++++ Data provided
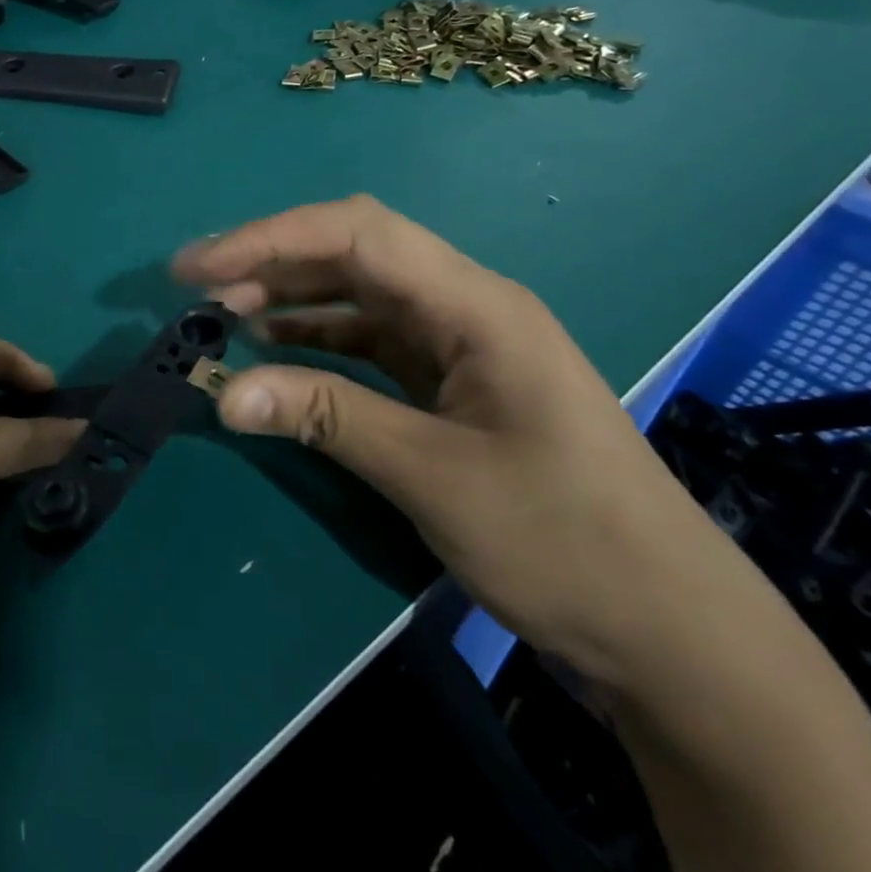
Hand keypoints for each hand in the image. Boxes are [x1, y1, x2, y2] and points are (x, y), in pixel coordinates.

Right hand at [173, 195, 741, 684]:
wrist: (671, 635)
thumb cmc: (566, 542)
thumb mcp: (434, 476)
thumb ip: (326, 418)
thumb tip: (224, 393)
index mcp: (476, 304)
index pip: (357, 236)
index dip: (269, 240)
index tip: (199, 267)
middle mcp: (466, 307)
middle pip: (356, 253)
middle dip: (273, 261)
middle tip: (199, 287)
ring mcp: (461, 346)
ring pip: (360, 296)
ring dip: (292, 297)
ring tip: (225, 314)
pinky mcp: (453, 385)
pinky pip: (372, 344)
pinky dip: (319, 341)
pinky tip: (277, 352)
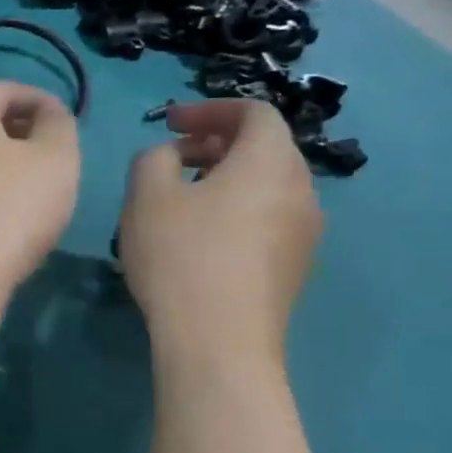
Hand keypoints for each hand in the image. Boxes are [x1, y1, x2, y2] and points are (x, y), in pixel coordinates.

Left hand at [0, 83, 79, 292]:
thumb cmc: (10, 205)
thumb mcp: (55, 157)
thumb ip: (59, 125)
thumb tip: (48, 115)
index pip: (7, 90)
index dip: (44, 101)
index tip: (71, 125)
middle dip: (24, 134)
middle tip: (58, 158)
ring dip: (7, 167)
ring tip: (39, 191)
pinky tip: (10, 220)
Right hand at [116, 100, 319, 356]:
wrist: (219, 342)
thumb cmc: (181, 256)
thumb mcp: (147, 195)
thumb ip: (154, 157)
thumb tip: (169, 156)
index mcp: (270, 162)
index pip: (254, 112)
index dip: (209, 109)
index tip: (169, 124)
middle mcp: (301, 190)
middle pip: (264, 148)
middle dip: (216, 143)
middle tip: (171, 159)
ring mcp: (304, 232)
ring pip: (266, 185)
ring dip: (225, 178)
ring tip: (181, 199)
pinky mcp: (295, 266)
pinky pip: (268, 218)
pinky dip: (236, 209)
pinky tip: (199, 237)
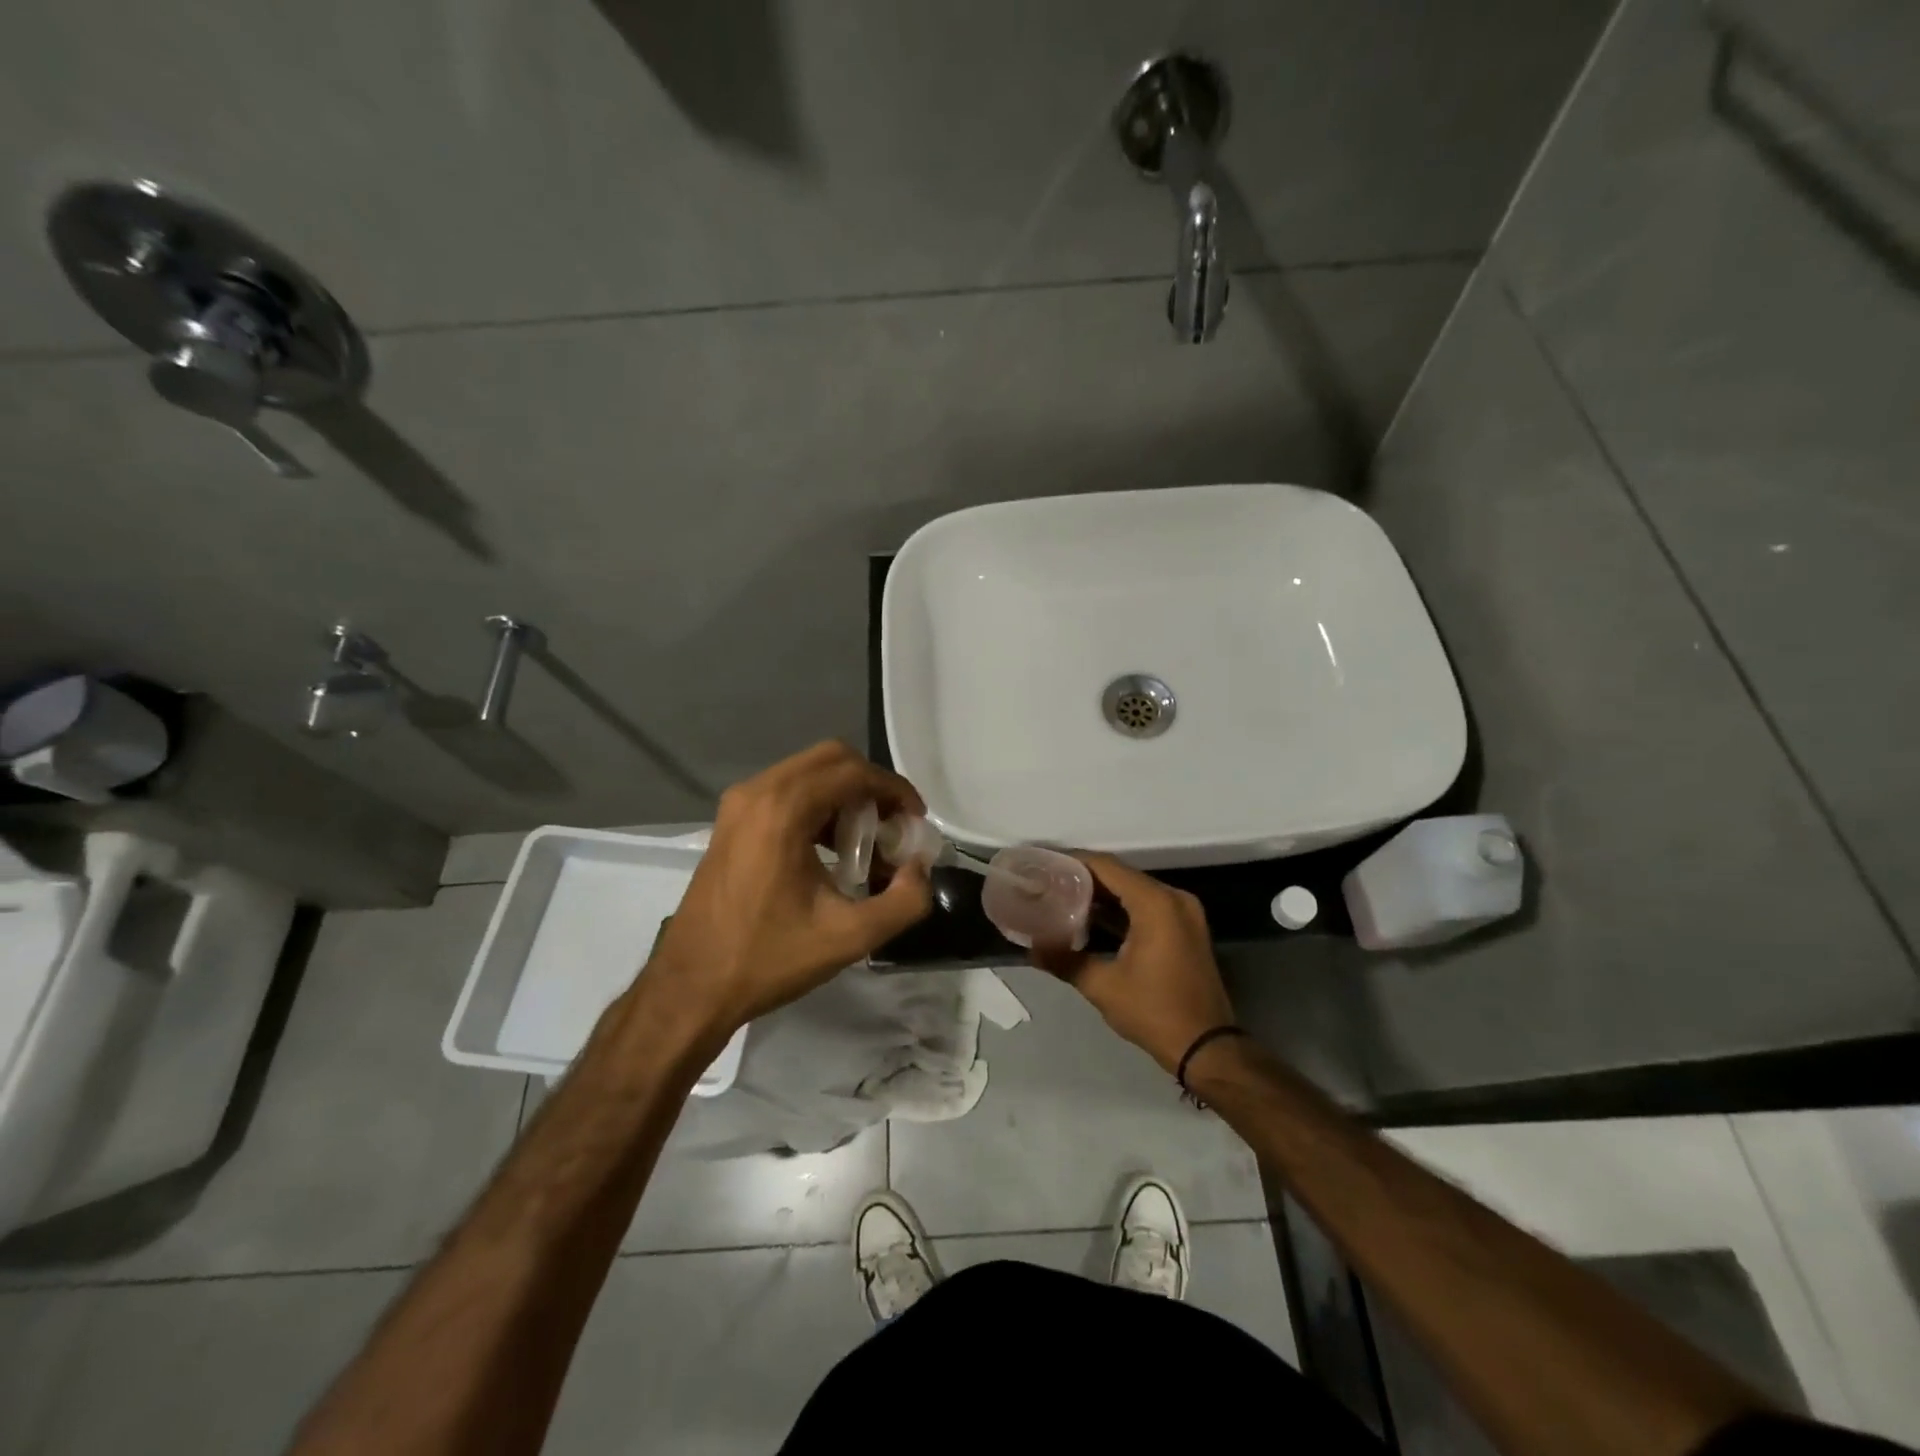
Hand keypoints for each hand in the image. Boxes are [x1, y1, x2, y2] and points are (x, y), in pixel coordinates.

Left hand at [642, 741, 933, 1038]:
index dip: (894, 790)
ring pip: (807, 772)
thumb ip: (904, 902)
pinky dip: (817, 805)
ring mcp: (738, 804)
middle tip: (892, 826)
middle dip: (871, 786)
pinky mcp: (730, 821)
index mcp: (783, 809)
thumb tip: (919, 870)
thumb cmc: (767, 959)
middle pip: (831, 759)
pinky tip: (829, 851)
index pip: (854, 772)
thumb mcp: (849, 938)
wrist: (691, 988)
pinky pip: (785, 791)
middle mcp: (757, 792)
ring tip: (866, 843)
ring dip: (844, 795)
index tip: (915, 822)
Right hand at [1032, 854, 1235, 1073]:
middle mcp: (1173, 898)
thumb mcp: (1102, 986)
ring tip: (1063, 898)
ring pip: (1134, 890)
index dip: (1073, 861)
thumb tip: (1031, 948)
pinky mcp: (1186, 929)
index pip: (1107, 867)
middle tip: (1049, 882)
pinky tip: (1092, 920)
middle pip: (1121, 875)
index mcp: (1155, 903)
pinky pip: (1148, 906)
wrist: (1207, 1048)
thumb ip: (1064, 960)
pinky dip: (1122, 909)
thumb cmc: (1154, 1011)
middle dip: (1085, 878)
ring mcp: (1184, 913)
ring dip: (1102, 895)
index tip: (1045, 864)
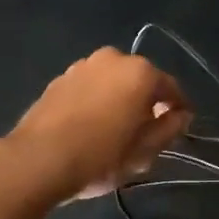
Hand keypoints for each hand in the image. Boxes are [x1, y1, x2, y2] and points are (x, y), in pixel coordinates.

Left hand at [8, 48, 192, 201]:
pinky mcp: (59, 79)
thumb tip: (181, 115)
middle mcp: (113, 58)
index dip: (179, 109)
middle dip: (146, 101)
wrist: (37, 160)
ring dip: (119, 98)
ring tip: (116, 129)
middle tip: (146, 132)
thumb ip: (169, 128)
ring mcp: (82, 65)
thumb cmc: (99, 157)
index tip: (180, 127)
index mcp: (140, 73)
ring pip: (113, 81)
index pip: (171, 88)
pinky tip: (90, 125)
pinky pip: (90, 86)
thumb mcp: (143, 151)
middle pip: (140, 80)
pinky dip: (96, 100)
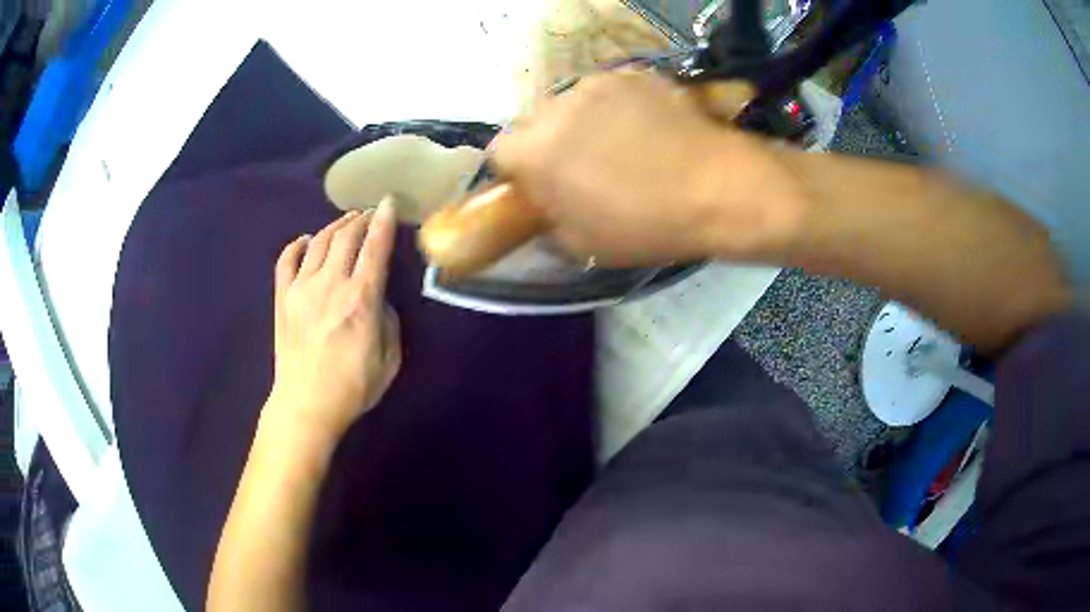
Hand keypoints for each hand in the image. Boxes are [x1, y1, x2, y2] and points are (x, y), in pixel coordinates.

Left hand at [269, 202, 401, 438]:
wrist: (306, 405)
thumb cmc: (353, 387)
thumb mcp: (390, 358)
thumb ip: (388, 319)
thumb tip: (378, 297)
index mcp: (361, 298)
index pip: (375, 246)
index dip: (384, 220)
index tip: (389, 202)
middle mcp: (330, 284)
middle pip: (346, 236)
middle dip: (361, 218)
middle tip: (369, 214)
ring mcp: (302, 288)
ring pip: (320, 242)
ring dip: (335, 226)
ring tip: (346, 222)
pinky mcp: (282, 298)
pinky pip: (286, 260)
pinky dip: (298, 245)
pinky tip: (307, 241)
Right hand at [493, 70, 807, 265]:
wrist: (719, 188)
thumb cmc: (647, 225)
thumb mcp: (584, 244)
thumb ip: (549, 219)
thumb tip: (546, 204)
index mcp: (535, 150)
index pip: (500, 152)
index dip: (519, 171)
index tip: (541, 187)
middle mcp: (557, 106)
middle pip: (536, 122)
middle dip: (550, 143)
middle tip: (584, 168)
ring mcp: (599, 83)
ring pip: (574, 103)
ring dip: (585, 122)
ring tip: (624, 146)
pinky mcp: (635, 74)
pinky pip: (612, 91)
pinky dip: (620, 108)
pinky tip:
++++++++
# What is being asked
Using the records above, gather all lines where the string "wrist" is present.

# Output of the task
wrist: (671, 635)
wrist: (219, 342)
wrist: (691, 988)
wrist: (1207, 1048)
wrist: (37, 160)
wrist: (306, 405)
wrist: (719, 188)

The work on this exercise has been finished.